- **What the exercise asks**
Copy out every text line under each of the items below word for word, without the pictures.

- **Data for this exercise**
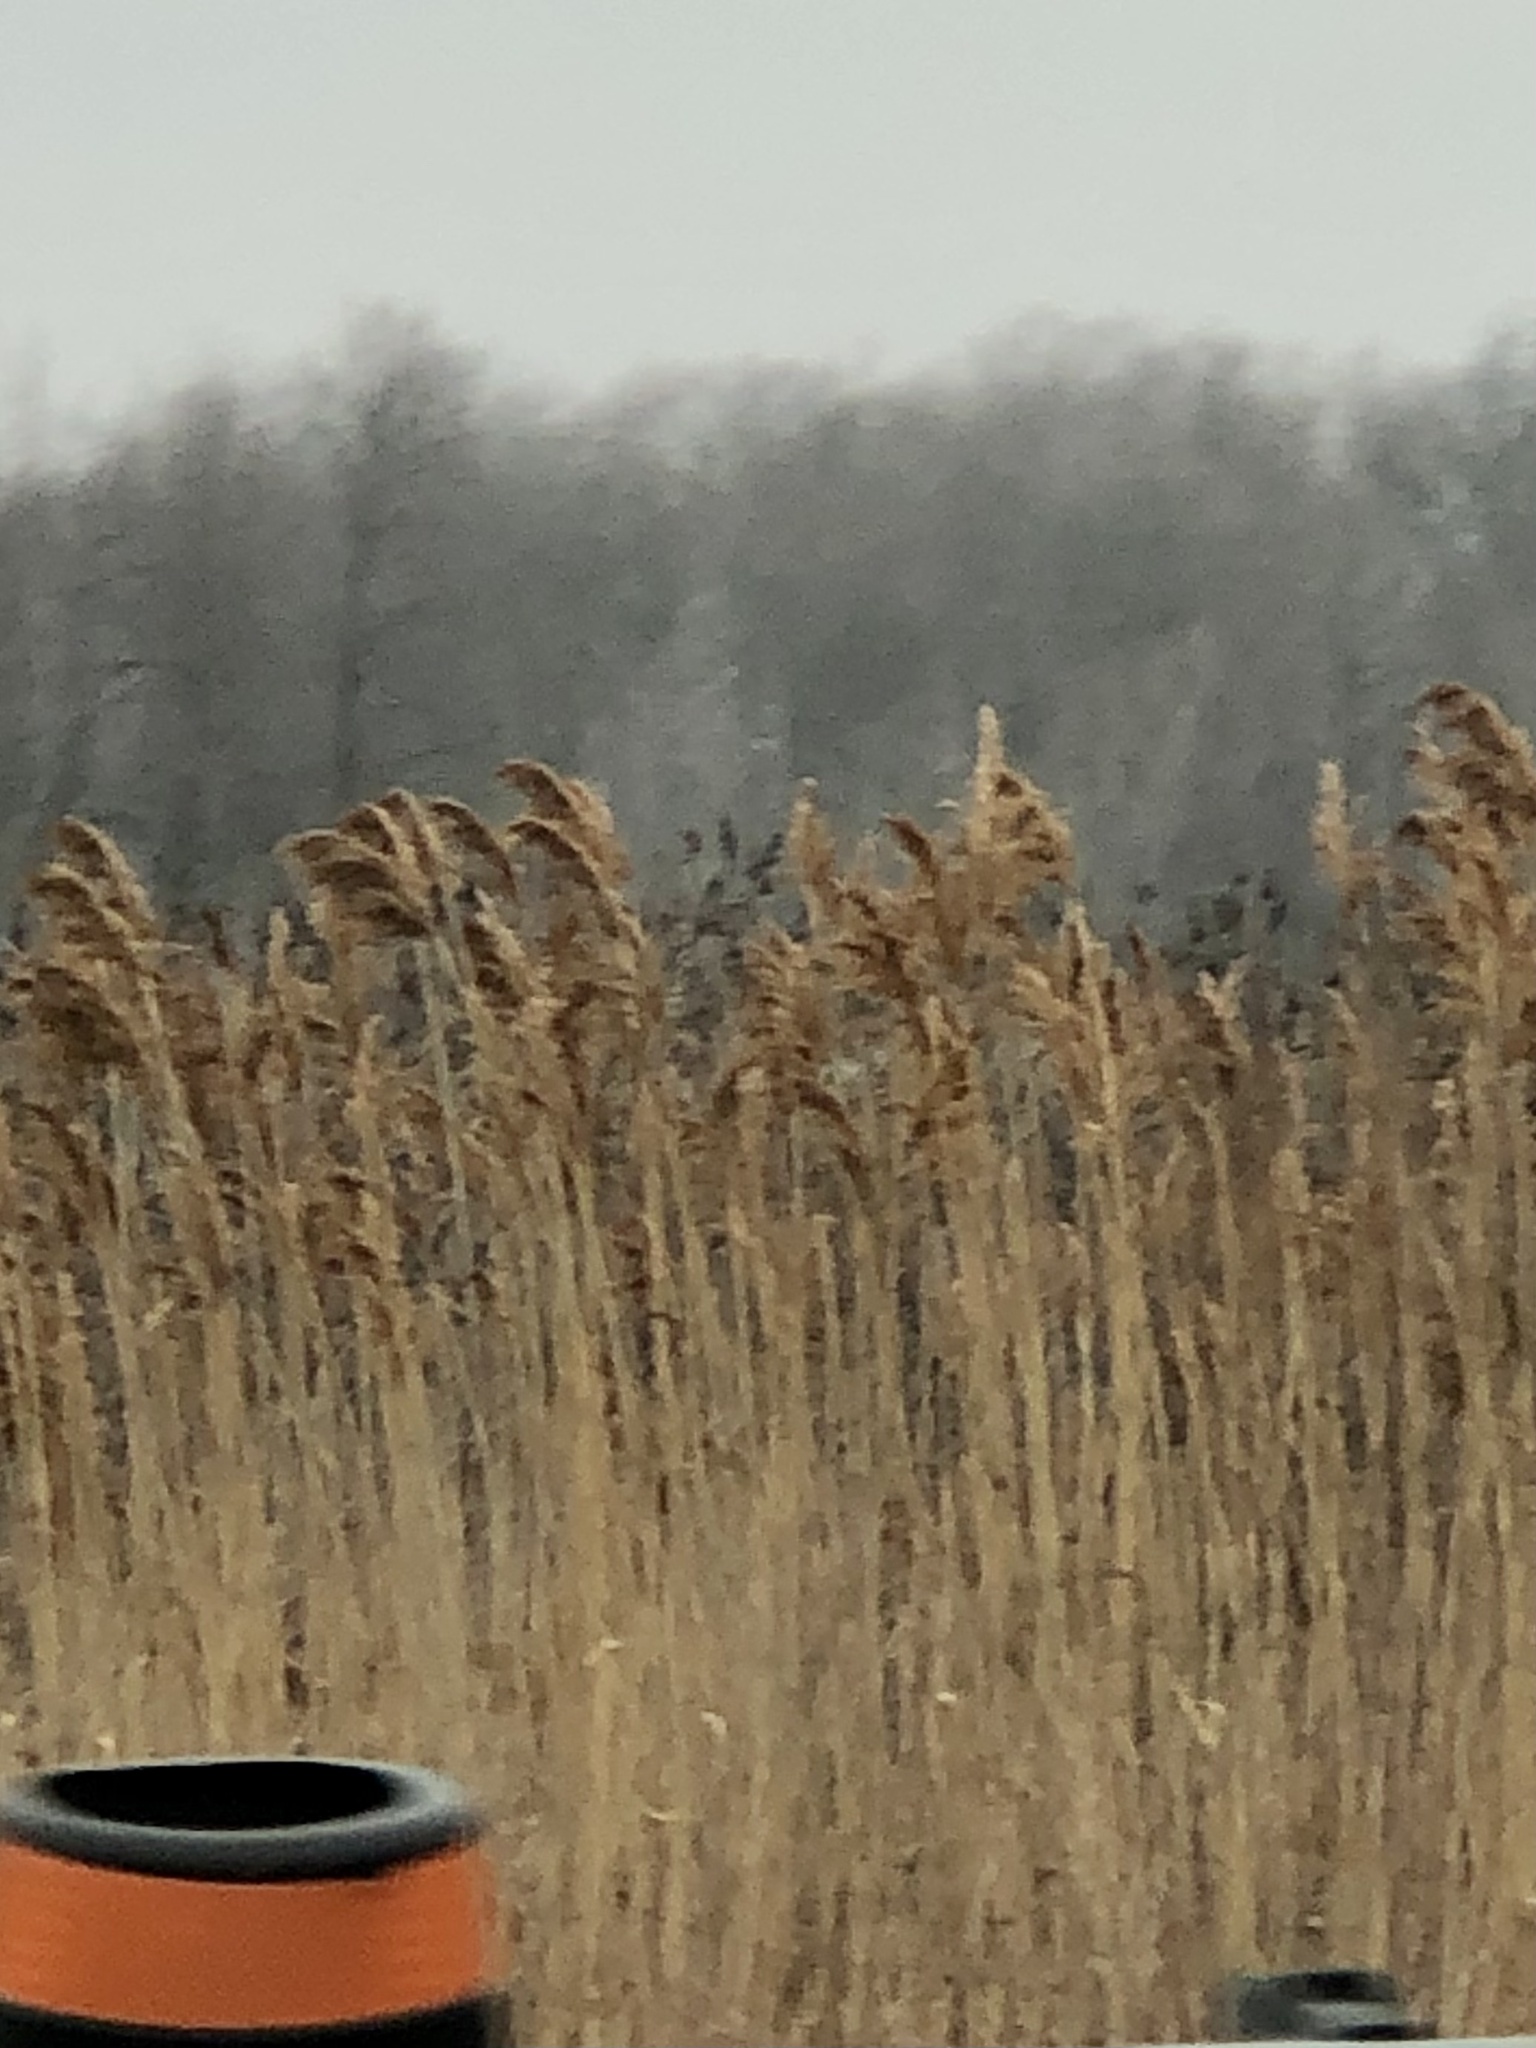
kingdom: Plantae
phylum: Tracheophyta
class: Liliopsida
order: Poales
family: Poaceae
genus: Phragmites
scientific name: Phragmites australis
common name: Common reed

- **Result of this exercise**
kingdom: Plantae
phylum: Tracheophyta
class: Liliopsida
order: Poales
family: Poaceae
genus: Phragmites
scientific name: Phragmites australis
common name: Common reed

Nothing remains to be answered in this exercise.